** Work item **
Each record that follows is to be output in full, precisely as written.
[Records for the exercise — start]
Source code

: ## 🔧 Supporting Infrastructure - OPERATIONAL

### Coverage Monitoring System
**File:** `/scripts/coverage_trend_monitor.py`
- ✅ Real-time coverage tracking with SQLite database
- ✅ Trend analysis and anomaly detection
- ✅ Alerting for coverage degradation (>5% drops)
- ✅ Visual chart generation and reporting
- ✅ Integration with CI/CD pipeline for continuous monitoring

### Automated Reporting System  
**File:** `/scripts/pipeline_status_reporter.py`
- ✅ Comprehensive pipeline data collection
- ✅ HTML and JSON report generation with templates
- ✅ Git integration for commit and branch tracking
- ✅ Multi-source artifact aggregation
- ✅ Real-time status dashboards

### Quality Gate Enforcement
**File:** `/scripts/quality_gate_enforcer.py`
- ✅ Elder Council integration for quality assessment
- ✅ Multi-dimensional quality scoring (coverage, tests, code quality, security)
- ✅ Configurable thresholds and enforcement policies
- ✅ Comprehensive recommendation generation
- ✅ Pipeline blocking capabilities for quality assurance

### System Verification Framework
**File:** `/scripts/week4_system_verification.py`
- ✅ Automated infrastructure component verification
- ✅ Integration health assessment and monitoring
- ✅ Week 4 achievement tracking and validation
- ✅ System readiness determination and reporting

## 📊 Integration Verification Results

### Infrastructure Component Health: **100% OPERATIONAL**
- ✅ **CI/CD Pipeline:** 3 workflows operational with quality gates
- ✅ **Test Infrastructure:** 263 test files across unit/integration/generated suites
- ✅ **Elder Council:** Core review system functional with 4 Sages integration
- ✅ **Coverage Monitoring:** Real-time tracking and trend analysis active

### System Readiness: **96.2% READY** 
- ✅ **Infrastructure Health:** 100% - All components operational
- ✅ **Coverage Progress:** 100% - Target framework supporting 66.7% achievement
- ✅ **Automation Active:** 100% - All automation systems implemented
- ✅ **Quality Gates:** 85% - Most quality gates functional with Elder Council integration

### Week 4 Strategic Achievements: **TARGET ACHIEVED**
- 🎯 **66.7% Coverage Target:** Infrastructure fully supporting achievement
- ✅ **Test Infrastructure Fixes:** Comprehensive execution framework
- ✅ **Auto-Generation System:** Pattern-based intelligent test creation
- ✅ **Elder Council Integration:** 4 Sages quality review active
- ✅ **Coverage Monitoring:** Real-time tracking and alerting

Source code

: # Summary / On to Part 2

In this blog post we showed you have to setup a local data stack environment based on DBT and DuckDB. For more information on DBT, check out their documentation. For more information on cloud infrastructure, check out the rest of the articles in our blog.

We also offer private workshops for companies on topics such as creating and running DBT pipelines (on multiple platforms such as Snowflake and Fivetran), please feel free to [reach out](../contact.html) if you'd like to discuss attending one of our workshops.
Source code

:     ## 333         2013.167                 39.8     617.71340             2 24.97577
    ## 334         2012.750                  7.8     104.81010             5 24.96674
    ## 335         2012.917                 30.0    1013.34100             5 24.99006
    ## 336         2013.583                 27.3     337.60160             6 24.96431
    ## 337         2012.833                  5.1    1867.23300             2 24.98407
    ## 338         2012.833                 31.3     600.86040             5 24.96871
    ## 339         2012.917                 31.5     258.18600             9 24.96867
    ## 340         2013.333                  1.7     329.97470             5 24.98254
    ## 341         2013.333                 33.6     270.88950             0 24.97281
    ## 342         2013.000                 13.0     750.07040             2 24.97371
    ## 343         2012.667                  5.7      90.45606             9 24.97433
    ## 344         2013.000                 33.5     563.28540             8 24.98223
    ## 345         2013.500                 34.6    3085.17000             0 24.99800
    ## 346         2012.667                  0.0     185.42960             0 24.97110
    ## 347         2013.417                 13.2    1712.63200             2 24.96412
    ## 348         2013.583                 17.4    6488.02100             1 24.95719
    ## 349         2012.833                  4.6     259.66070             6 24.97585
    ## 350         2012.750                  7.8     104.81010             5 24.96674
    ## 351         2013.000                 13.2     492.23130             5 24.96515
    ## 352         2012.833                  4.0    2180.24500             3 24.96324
[Records for the exercise — finish]
** Solution to the exercise **
Source code

: ## 🔧 Supporting Infrastructure - OPERATIONAL

### Coverage Monitoring System
**File:** `/scripts/coverage_trend_monitor.py`
- ✅ Real-time coverage tracking with SQLite database
- ✅ Trend analysis and anomaly detection
- ✅ Alerting for coverage degradation (>5% drops)
- ✅ Visual chart generation and reporting
- ✅ Integration with CI/CD pipeline for continuous monitoring

### Automated Reporting System  
**File:** `/scripts/pipeline_status_reporter.py`
- ✅ Comprehensive pipeline data collection
- ✅ HTML and JSON report generation with templates
- ✅ Git integration for commit and branch tracking
- ✅ Multi-source artifact aggregation
- ✅ Real-time status dashboards

### Quality Gate Enforcement
**File:** `/scripts/quality_gate_enforcer.py`
- ✅ Elder Council integration for quality assessment
- ✅ Multi-dimensional quality scoring (coverage, tests, code quality, security)
- ✅ Configurable thresholds and enforcement policies
- ✅ Comprehensive recommendation generation
- ✅ Pipeline blocking capabilities for quality assurance

### System Verification Framework
**File:** `/scripts/week4_system_verification.py`
- ✅ Automated infrastructure component verification
- ✅ Integration health assessment and monitoring
- ✅ Week 4 achievement tracking and validation
- ✅ System readiness determination and reporting

## 📊 Integration Verification Results

### Infrastructure Component Health: **100% OPERATIONAL**
- ✅ **CI/CD Pipeline:** 3 workflows operational with quality gates
- ✅ **Test Infrastructure:** 263 test files across unit/integration/generated suites
- ✅ **Elder Council:** Core review system functional with 4 Sages integration
- ✅ **Coverage Monitoring:** Real-time tracking and trend analysis active

### System Readiness: **96.2% READY** 
- ✅ **Infrastructure Health:** 100% - All components operational
- ✅ **Coverage Progress:** 100% - Target framework supporting 66.7% achievement
- ✅ **Automation Active:** 100% - All automation systems implemented
- ✅ **Quality Gates:** 85% - Most quality gates functional with Elder Council integration

### Week 4 Strategic Achievements: **TARGET ACHIEVED**
- 🎯 **66.7% Coverage Target:** Infrastructure fully supporting achievement
- ✅ **Test Infrastructure Fixes:** Comprehensive execution framework
- ✅ **Auto-Generation System:** Pattern-based intelligent test creation
- ✅ **Elder Council Integration:** 4 Sages quality review active
- ✅ **Coverage Monitoring:** Real-time tracking and alerting

Source code

: # Summary / On to Part 2

In this blog post we showed you have to setup a local data stack environment based on DBT and DuckDB. For more information on DBT, check out their documentation. For more information on cloud infrastructure, check out the rest of the articles in our blog.

We also offer private workshops for companies on topics such as creating and running DBT pipelines (on multiple platforms such as Snowflake and Fivetran), please feel free to [reach out](../contact.html) if you'd like to discuss attending one of our workshops.
Source code

:     ## 333         2013.167                 39.8     617.71340             2 24.97577
    ## 334         2012.750                  7.8     104.81010             5 24.96674
    ## 335         2012.917                 30.0    1013.34100             5 24.99006
    ## 336         2013.583                 27.3     337.60160             6 24.96431
    ## 337         2012.833                  5.1    1867.23300             2 24.98407
    ## 338         2012.833                 31.3     600.86040             5 24.96871
    ## 339         2012.917                 31.5     258.18600             9 24.96867
    ## 340         2013.333                  1.7     329.97470             5 24.98254
    ## 341         2013.333                 33.6     270.88950             0 24.97281
    ## 342         2013.000                 13.0     750.07040             2 24.97371
    ## 343         2012.667                  5.7      90.45606             9 24.97433
    ## 344         2013.000                 33.5     563.28540             8 24.98223
    ## 345         2013.500                 34.6    3085.17000             0 24.99800
    ## 346         2012.667                  0.0     185.42960             0 24.97110
    ## 347         2013.417                 13.2    1712.63200             2 24.96412
    ## 348         2013.583                 17.4    6488.02100             1 24.95719
    ## 349         2012.833                  4.6     259.66070             6 24.97585
    ## 350         2012.750                  7.8     104.81010             5 24.96674
    ## 351         2013.000                 13.2     492.23130             5 24.96515
    ## 352         2012.833                  4.0    2180.24500             3 24.96324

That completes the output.